To do:
Make an exact copy of the listing, without images.

:: Supplied information

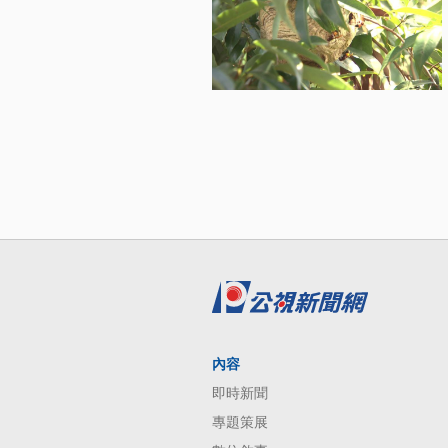
內容
即時新聞
專題策展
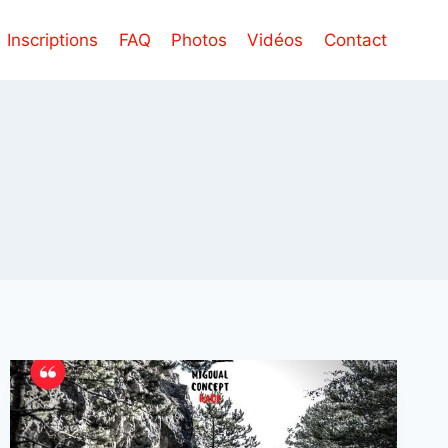
Inscriptions
FAQ
Photos
Vidéos
Contact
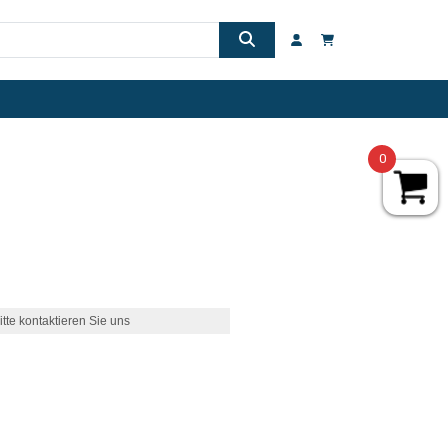
0
itte kontaktieren Sie uns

::::

Written reply:
內容
即時新聞
專題策展
Inscriptions
FAQ
Photos
Vidéos
Contact
0
itte kontaktieren Sie uns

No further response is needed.